* _DIRECTIONS FOR THIS TASK_: Retype, without alteration, each line from the line containing "2. Like most" to the final line of the records.

* _Collected data_:
================
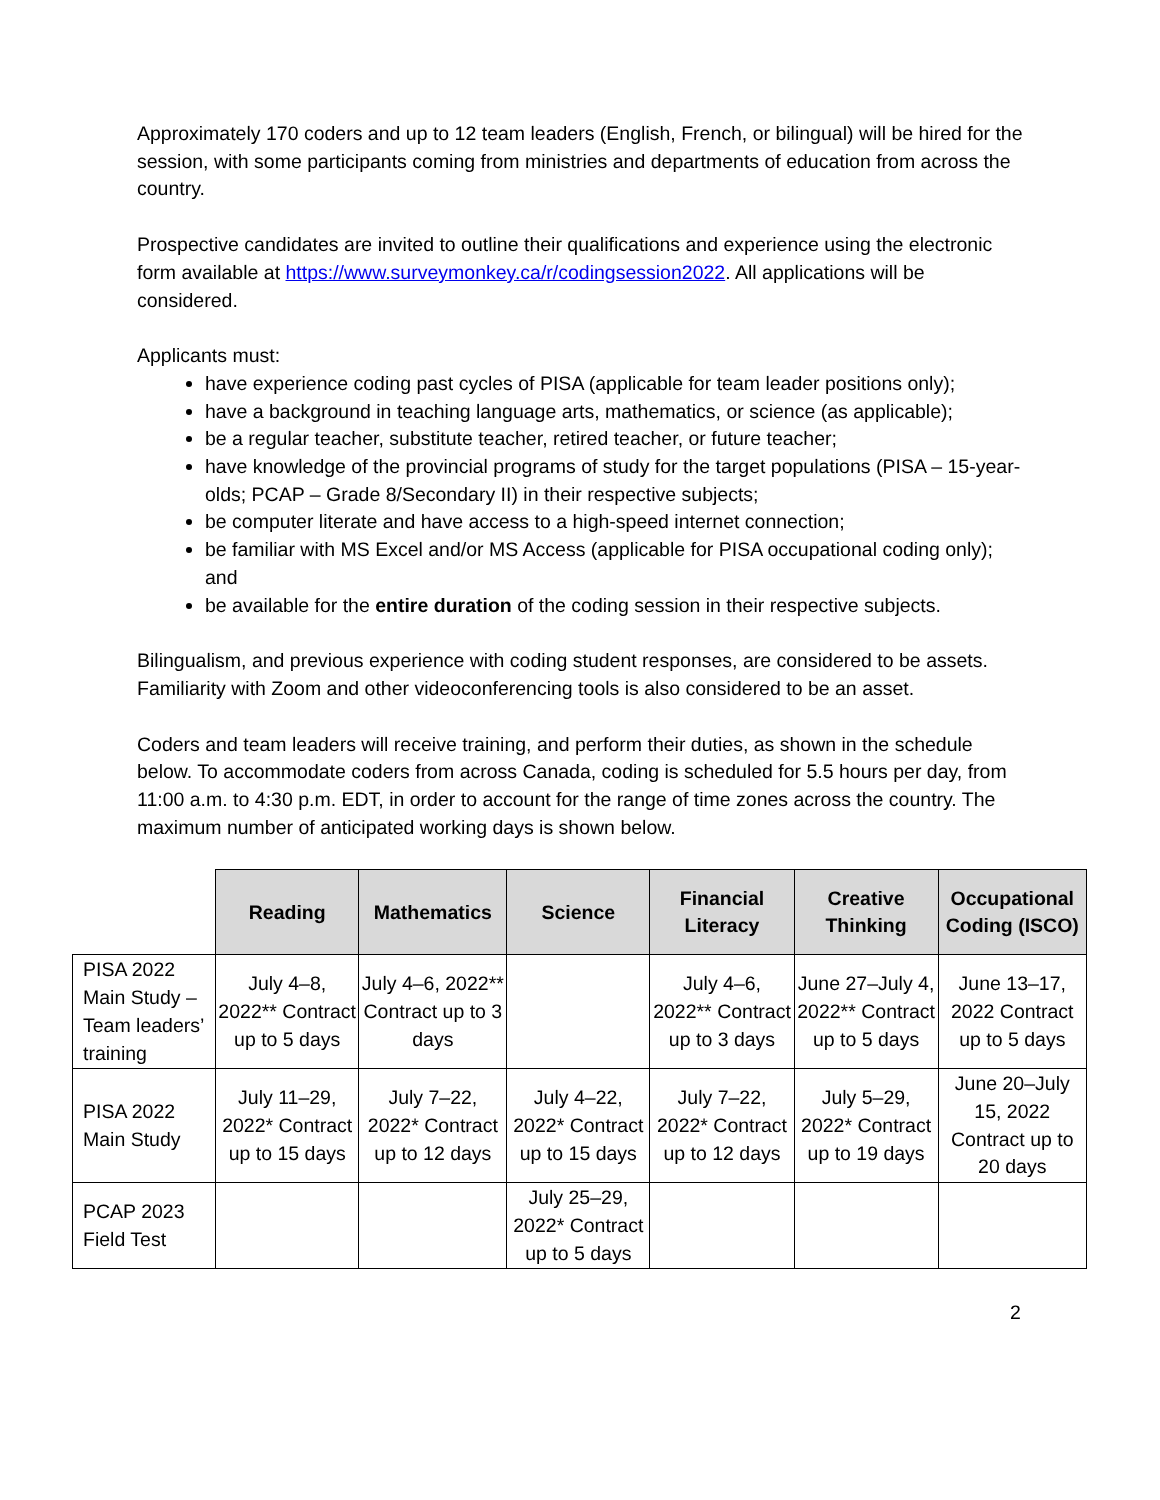Approximately 170 coders and up to 12 team leaders (English, French, or bilingual) will be hired for the session, with some participants coming from ministries and departments of education from across the country.
Prospective candidates are invited to outline their qualifications and experience using the electronic form available at https://www.surveymonkey.ca/r/codingsession2022. All applications will be considered.
Applicants must:
have experience coding past cycles of PISA (applicable for team leader positions only);
have a background in teaching language arts, mathematics, or science (as applicable);
be a regular teacher, substitute teacher, retired teacher, or future teacher;
have knowledge of the provincial programs of study for the target populations (PISA – 15-year-olds; PCAP – Grade 8/Secondary II) in their respective subjects;
be computer literate and have access to a high-speed internet connection;
be familiar with MS Excel and/or MS Access (applicable for PISA occupational coding only); and
be available for the entire duration of the coding session in their respective subjects.
Bilingualism, and previous experience with coding student responses, are considered to be assets. Familiarity with Zoom and other videoconferencing tools is also considered to be an asset.
Coders and team leaders will receive training, and perform their duties, as shown in the schedule below. To accommodate coders from across Canada, coding is scheduled for 5.5 hours per day, from 11:00 a.m. to 4:30 p.m. EDT, in order to account for the range of time zones across the country. The maximum number of anticipated working days is shown below.
| | Reading | Mathematics | Science | Financial Literacy | Creative Thinking | Occupational Coding (ISCO) |
| --- | --- | --- | --- | --- | --- | --- |
| PISA 2022 Main Study – Team leaders’ training | July 4–8, 2022** Contract up to 5 days | July 4–6, 2022** Contract up to 3 days | | July 4–6, 2022** Contract up to 3 days | June 27–July 4, 2022** Contract up to 5 days | June 13–17, 2022 Contract up to 5 days |
| PISA 2022 Main Study | July 11–29, 2022* Contract up to 15 days | July 7–22, 2022* Contract up to 12 days | July 4–22, 2022* Contract up to 15 days | July 7–22, 2022* Contract up to 12 days | July 5–29, 2022* Contract up to 19 days | June 20–July 15, 2022 Contract up to 20 days |
| PCAP 2023 Field Test | | | July 25–29, 2022* Contract up to 5 days | | | |
2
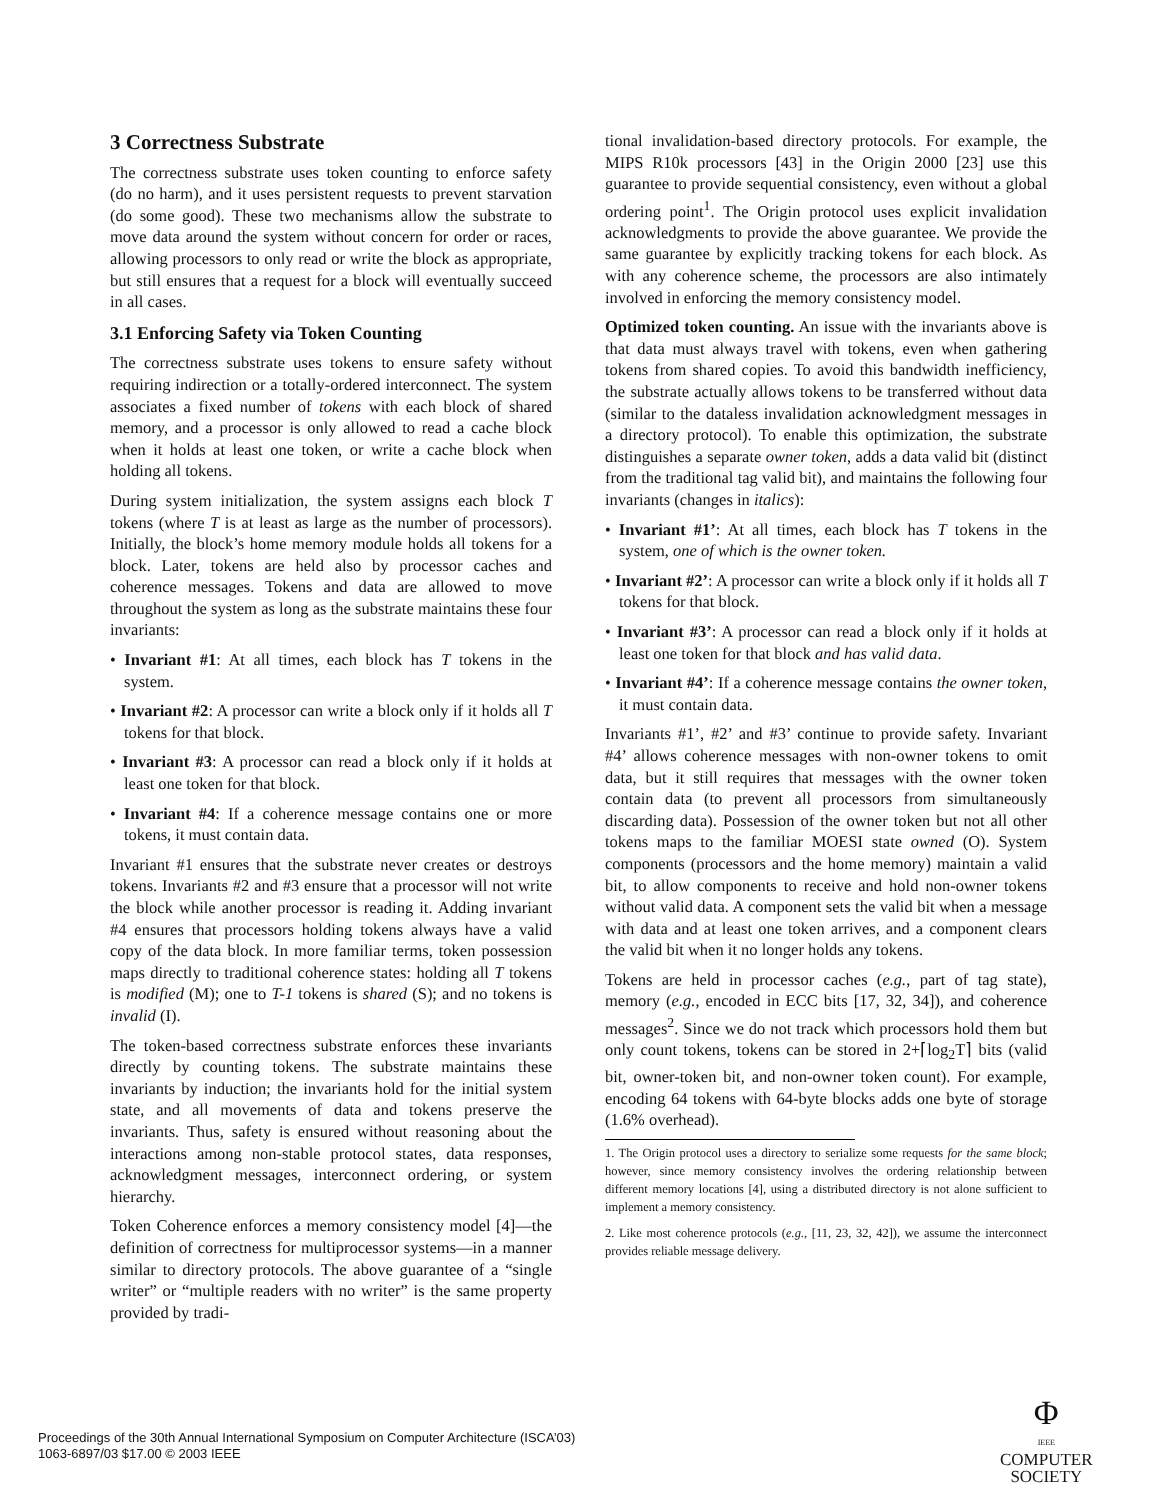3 Correctness Substrate
The correctness substrate uses token counting to enforce safety (do no harm), and it uses persistent requests to prevent starvation (do some good). These two mechanisms allow the substrate to move data around the system without concern for order or races, allowing processors to only read or write the block as appropriate, but still ensures that a request for a block will eventually succeed in all cases.
3.1 Enforcing Safety via Token Counting
The correctness substrate uses tokens to ensure safety without requiring indirection or a totally-ordered interconnect. The system associates a fixed number of tokens with each block of shared memory, and a processor is only allowed to read a cache block when it holds at least one token, or write a cache block when holding all tokens.
During system initialization, the system assigns each block T tokens (where T is at least as large as the number of processors). Initially, the block’s home memory module holds all tokens for a block. Later, tokens are held also by processor caches and coherence messages. Tokens and data are allowed to move throughout the system as long as the substrate maintains these four invariants:
• Invariant #1: At all times, each block has T tokens in the system.
• Invariant #2: A processor can write a block only if it holds all T tokens for that block.
• Invariant #3: A processor can read a block only if it holds at least one token for that block.
• Invariant #4: If a coherence message contains one or more tokens, it must contain data.
Invariant #1 ensures that the substrate never creates or destroys tokens. Invariants #2 and #3 ensure that a processor will not write the block while another processor is reading it. Adding invariant #4 ensures that processors holding tokens always have a valid copy of the data block. In more familiar terms, token possession maps directly to traditional coherence states: holding all T tokens is modified (M); one to T-1 tokens is shared (S); and no tokens is invalid (I).
The token-based correctness substrate enforces these invariants directly by counting tokens. The substrate maintains these invariants by induction; the invariants hold for the initial system state, and all movements of data and tokens preserve the invariants. Thus, safety is ensured without reasoning about the interactions among non-stable protocol states, data responses, acknowledgment messages, interconnect ordering, or system hierarchy.
Token Coherence enforces a memory consistency model [4]—the definition of correctness for multiprocessor systems—in a manner similar to directory protocols. The above guarantee of a “single writer” or “multiple readers with no writer” is the same property provided by tradi-
tional invalidation-based directory protocols. For example, the MIPS R10k processors [43] in the Origin 2000 [23] use this guarantee to provide sequential consistency, even without a global ordering point<sup>1</sup>. The Origin protocol uses explicit invalidation acknowledgments to provide the above guarantee. We provide the same guarantee by explicitly tracking tokens for each block. As with any coherence scheme, the processors are also intimately involved in enforcing the memory consistency model.
Optimized token counting. An issue with the invariants above is that data must always travel with tokens, even when gathering tokens from shared copies. To avoid this bandwidth inefficiency, the substrate actually allows tokens to be transferred without data (similar to the dataless invalidation acknowledgment messages in a directory protocol). To enable this optimization, the substrate distinguishes a separate owner token, adds a data valid bit (distinct from the traditional tag valid bit), and maintains the following four invariants (changes in italics):
• Invariant #1’: At all times, each block has T tokens in the system, one of which is the owner token.
• Invariant #2’: A processor can write a block only if it holds all T tokens for that block.
• Invariant #3’: A processor can read a block only if it holds at least one token for that block and has valid data.
• Invariant #4’: If a coherence message contains the owner token, it must contain data.
Invariants #1’, #2’ and #3’ continue to provide safety. Invariant #4’ allows coherence messages with non-owner tokens to omit data, but it still requires that messages with the owner token contain data (to prevent all processors from simultaneously discarding data). Possession of the owner token but not all other tokens maps to the familiar MOESI state owned (O). System components (processors and the home memory) maintain a valid bit, to allow components to receive and hold non-owner tokens without valid data. A component sets the valid bit when a message with data and at least one token arrives, and a component clears the valid bit when it no longer holds any tokens.
Tokens are held in processor caches (e.g., part of tag state), memory (e.g., encoded in ECC bits [17, 32, 34]), and coherence messages<sup>2</sup>. Since we do not track which processors hold them but only count tokens, tokens can be stored in 2+⌈log<sub>2</sub>T⌉ bits (valid bit, owner-token bit, and non-owner token count). For example, encoding 64 tokens with 64-byte blocks adds one byte of storage (1.6% overhead).
1. The Origin protocol uses a directory to serialize some requests for the same block; however, since memory consistency involves the ordering relationship between different memory locations [4], using a distributed directory is not alone sufficient to implement a memory consistency.
2. Like most coherence protocols (e.g., [11, 23, 32, 42]), we assume the interconnect provides reliable message delivery.
Proceedings of the 30th Annual International Symposium on Computer Architecture (ISCA’03)
1063-6897/03 $17.00 © 2003 IEEE
Φ
IEEE
COMPUTER
SOCIETY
================
* _RESPONSE TO THE EXERCISE_:
2. Like most coherence protocols (e.g., [11, 23, 32, 42]), we assume the interconnect provides reliable message delivery.
Proceedings of the 30th Annual International Symposium on Computer Architecture (ISCA’03)
1063-6897/03 $17.00 © 2003 IEEE
Φ
IEEE
COMPUTER
SOCIETY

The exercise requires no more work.